# What the task asks
With images excluded, write out each entry below exactly as given.

# Source data

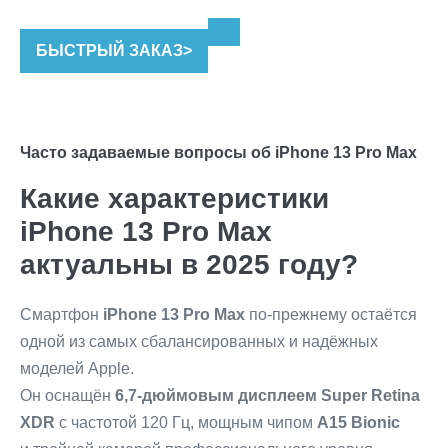
цена
цена:
составляла
43,990 ₽.
БЫСТРЫЙ ЗАКАЗ
>
50,590 ₽.
Часто задаваемые вопросы об iPhone 13 Pro Max
Какие характеристики
iPhone 13 Pro Max
актуальны в 2025 году?
Смартфон
iPhone 13 Pro Max
по-прежнему остаётся
одной из самых сбалансированных и надёжных
моделей Apple.
Он оснащён
6,7-дюймовым дисплеем Super Retina
XDR
с частотой 120 Гц, мощным чипом
A15 Bionic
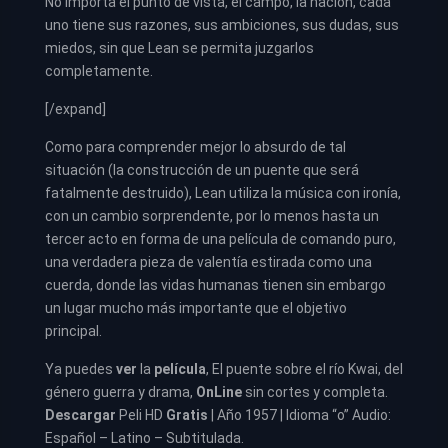
No importa el punto de vista, el campo, la nación, cada
uno tiene sus razones, sus ambiciones, sus dudas, sus
miedos, sin que Lean se permita juzgarlos
completamente.
[/expand]
Como para comprender mejor lo absurdo de tal
situación (la construcción de un puente que será
fatalmente destruido), Lean utiliza la música con ironía,
con un cambio sorprendente, por lo menos hasta un
tercer acto en forma de una película de comando puro,
una verdadera pieza de valentía estirada como una
cuerda, donde las vidas humanas tienen sin embargo
un lugar mucho más importante que el objetivo
principal.
Ya puedes
ver
la
película
,
El puente sobre el río Kwai, del
género guerra y drama,
OnLine
sin cortes y completa.
Descargar
Peli HD
Gratis
| Año 1957 | Idioma “o” Audio:
Español – Latino – Subtitulada.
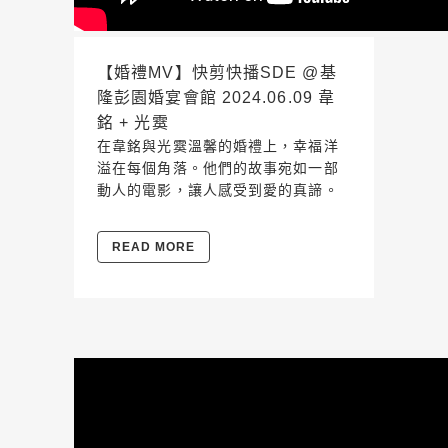
【婚禮MV】快剪快播SDE @基
隆彭園婚宴會館 2024.06.09 韋
銘 + 光霙
在韋銘與光霙溫馨的婚禮上，幸福洋
溢在每個角落。他們的故事宛如一部
動人的電影，讓人感受到愛的真諦。
READ MORE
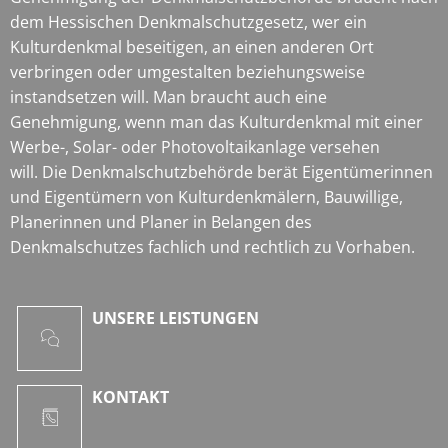
dem Hessischen Denkmalschutzgesetz, wer ein
Kulturdenkmal beseitigen, an einen anderen Ort
verbringen oder umgestalten beziehungsweise
instandsetzen will. Man braucht auch eine
Genehmigung, wenn man das Kulturdenkmal mit einer
Werbe-, Solar- oder Photovoltaikanlage versehen
will. Die Denkmalschutzbehörde berät Eigentümerinnen
und Eigentümern von Kulturdenkmälern, Bauwillige,
Planerinnen und Planer in Belangen des
Denkmalschutzes fachlich und rechtlich zu Vorhaben.
UNSERE LEISTUNGEN
KONTAKT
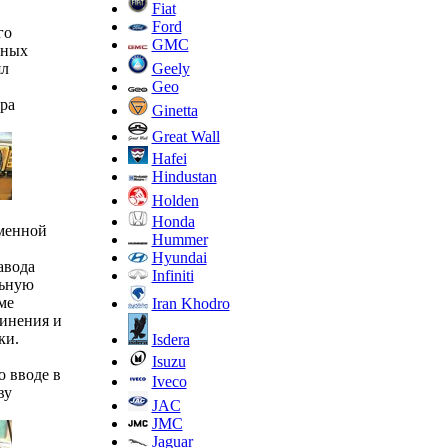
Fiat
Ford
го
GMC
зных
Geely
ял
Geo
ра
Ginetta
Great Wall
Hafei
Hindustan
Holden
Honda
еменной
Hummer
Hyundai
авода
Infiniti
льную
ме
Iran Khodro
динения и
ки.
Isdera
Isuzu
 вводе в
Iveco
ву
JAC
JMC
Jaguar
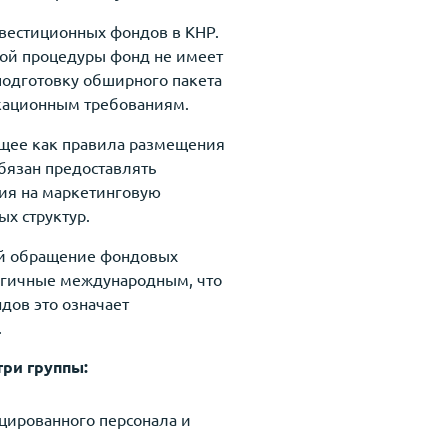
вестиционных фондов в КНР.
той процедуры фонд не имеет
 подготовку обширного пакета
икационным требованиям.
ющее как правила размещения
бязан предоставлять
ния на маркетинговую
ых структур.
ий обращение фондовых
логичные международным, что
дов это означает
.
ри группы:
ированного персонала и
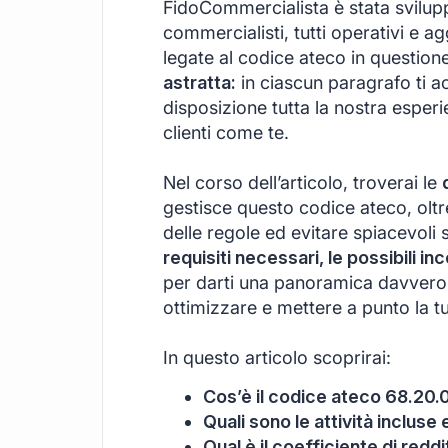
FidoCommercialista è stata svilu
commercialisti, tutti operativi e ag
legate al codice ateco in question
astratta:
in ciascun paragrafo ti
disposizione tutta la nostra esperie
clienti come te.
Nel corso dell’articolo, troverai le
gestisce questo codice ateco, oltre
delle regole ed evitare spiacevol
requisiti necessari, le possibili in
per darti una panoramica davvero 
ottimizzare e mettere a punto la tu
In questo articolo scoprirai:
Cos’è il codice ateco 68.20.0
Quali sono le attività inclus
Qual è il coefficiente di redd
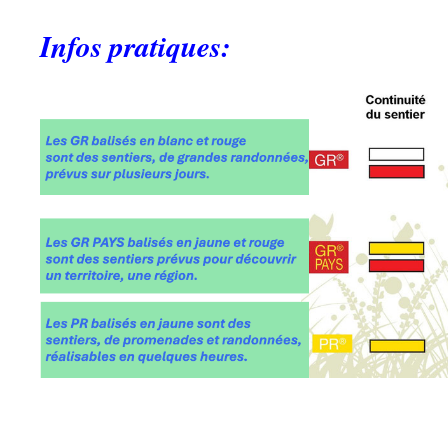
Infos pratiques:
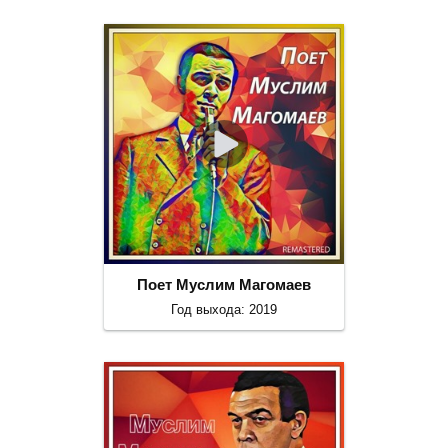
Поет Муслим Магомаев
Год выхода: 2019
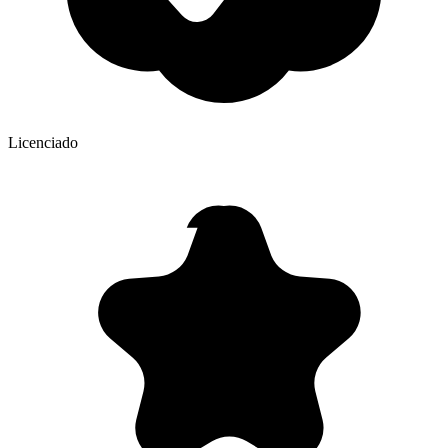
Licenciado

# Answer space
цена
цена:
составляла
43,990 ₽.
БЫСТРЫЙ ЗАКАЗ
>
50,590 ₽.
Часто задаваемые вопросы об iPhone 13 Pro Max
Какие характеристики
iPhone 13 Pro Max
актуальны в 2025 году?
Смартфон
iPhone 13 Pro Max
по-прежнему остаётся
одной из самых сбалансированных и надёжных
моделей Apple.
Он оснащён
6,7-дюймовым дисплеем Super Retina
XDR
с частотой 120 Гц, мощным чипом
A15 Bionic
No importa el punto de vista, el campo, la nación, cada
uno tiene sus razones, sus ambiciones, sus dudas, sus
miedos, sin que Lean se permita juzgarlos
completamente.
[/expand]
Como para comprender mejor lo absurdo de tal
situación (la construcción de un puente que será
fatalmente destruido), Lean utiliza la música con ironía,
con un cambio sorprendente, por lo menos hasta un
tercer acto en forma de una película de comando puro,
una verdadera pieza de valentía estirada como una
cuerda, donde las vidas humanas tienen sin embargo
un lugar mucho más importante que el objetivo
principal.
Ya puedes
ver
la
película
,
El puente sobre el río Kwai, del
género guerra y drama,
OnLine
sin cortes y completa.
Descargar
Peli HD
Gratis
| Año 1957 | Idioma “o” Audio:
Español – Latino – Subtitulada.
【婚禮MV】快剪快播SDE @基
隆彭園婚宴會館 2024.06.09 韋
銘 + 光霙
在韋銘與光霙溫馨的婚禮上，幸福洋
溢在每個角落。他們的故事宛如一部
動人的電影，讓人感受到愛的真諦。
READ MORE
dem Hessischen Denkmalschutzgesetz, wer ein
Kulturdenkmal beseitigen, an einen anderen Ort
verbringen oder umgestalten beziehungsweise
instandsetzen will. Man braucht auch eine
Genehmigung, wenn man das Kulturdenkmal mit einer
Werbe-, Solar- oder Photovoltaikanlage versehen
will. Die Denkmalschutzbehörde berät Eigentümerinnen
und Eigentümern von Kulturdenkmälern, Bauwillige,
Planerinnen und Planer in Belangen des
Denkmalschutzes fachlich und rechtlich zu Vorhaben.
UNSERE LEISTUNGEN
KONTAKT
Fiat
Ford
го
GMC
зных
Geely
ял
Geo
ра
Ginetta
Great Wall
Hafei
Hindustan
Holden
Honda
еменной
Hummer
Hyundai
авода
Infiniti
льную
ме
Iran Khodro
динения и
ки.
Isdera
Isuzu
 вводе в
Iveco
ву
JAC
JMC
Jaguar
вестиционных фондов в КНР.
той процедуры фонд не имеет
 подготовку обширного пакета
икационным требованиям.
ющее как правила размещения
бязан предоставлять
ния на маркетинговую
ых структур.
ий обращение фондовых
логичные международным, что
дов это означает
.
ри группы:
ированного персонала и
FidoCommercialista è stata svilu
commercialisti, tutti operativi e ag
legate al codice ateco in question
astratta:
in ciascun paragrafo ti
disposizione tutta la nostra esperie
clienti come te.
Nel corso dell’articolo, troverai le
gestisce questo codice ateco, oltre
delle regole ed evitare spiacevol
requisiti necessari, le possibili in
per darti una panoramica davvero 
ottimizzare e mettere a punto la tu
In questo articolo scoprirai:
Cos’è il codice ateco 68.20.0
Quali sono le attività inclus
Qual è il coefficiente di redd
Infos pratiques:
Поет Муслим Магомаев
Год выхода: 2019
Licenciado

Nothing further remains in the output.